By the end of Bloody April, Allen's score had reached seven. He scored twice in May while being piloted by Letts, being wounded in action on 24 May 1917 while downing his ninth foe. His Military Cross was gazetted two days later.

He would score once more, on 16 June 1917. His final tally included: an Albatros D.III destroyed singlehanded; two more D.IIIs destroyed in victories shared with other aircrews; a two-seater reconnaissance plane and four D.IIIs singlehandedly driven down out of control; two Albatros D.IIIs driven down and shared with other aircrews.

==Post World War I==
Allen was transferred to the Class A Reserves of the Royal Air Force on 1 September 1922.

On 17 February 1926, he was slightly injured in the crash of Wolf no.

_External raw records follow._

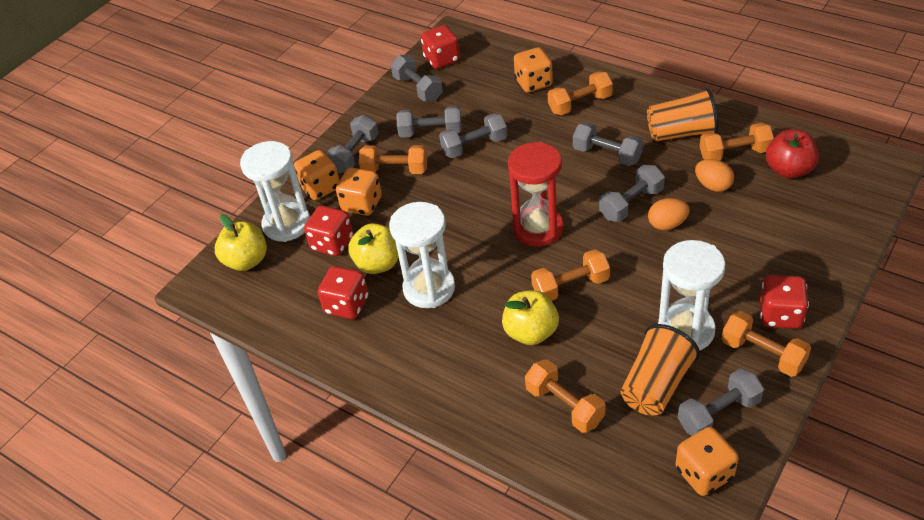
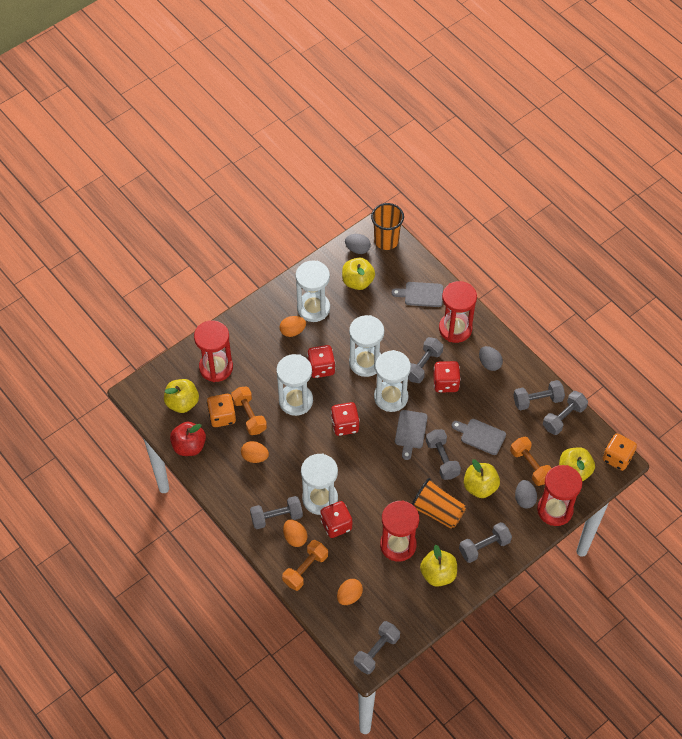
grey cutting board: none = 0 -> [392,282,443,307] [395,410,428,460] [452,419,506,455] = 3
grey egg: none = 0 -> [345,234,371,254] [479,346,503,371] [515,480,537,509] = 3
orange dice: [294,150,340,200] [336,168,382,216] [514,47,553,92] [675,427,739,496] = 4 -> [207,394,236,427] [603,434,637,471] = 2
orange dumbbell: [359,145,427,174] [525,359,605,433] [531,249,610,301] [548,71,613,115] [700,123,774,161] [722,311,811,377] = 6 -> [231,387,267,435] [282,540,328,591] [510,437,552,486] = 3
orange egg: [648,198,690,230] [695,159,734,192] = 2 -> [241,441,269,463] [279,316,306,337] [283,520,307,547] [337,579,363,605] = 4
red hourglass: [508,142,564,247] = 1 -> [194,320,233,382] [380,500,419,562] [439,281,477,343] [537,465,582,526] = 4
white hourglass: [240,141,310,242] [389,202,455,308] [658,240,725,350] = 3 -> [276,354,313,416] [296,260,330,322] [301,454,338,515] [349,315,384,377] [374,350,411,412] = 5
yellow apple: [215,214,267,271] [348,223,399,274] [502,290,559,345] = 3 -> [164,379,199,413] [342,258,375,290] [420,545,457,587] [464,459,500,498] [559,447,595,482] = 5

G-EDHJ at Whitby Aerodrome. On 30 March, he transferred into the Class C Reserves. On 1 September 1926, Flying Officer Laurence Wilfred Allen completed his military service and gave up his commission.

He died in 1968 in Coventry.

==Honours and awards==
- Military Cross

2nd Lt. (temp. Lt.) Laurence Wilfred Allen, R. War. R., attd. R.F.C.

 For conspicuous gallantry and devotion to duty when acting as an observer. On many occasions he has helped to shoot down and destroy hostile machines. He has shown the greatest coolness and skill on all occasions, frequently clearing difficult jams in the middle of a fight.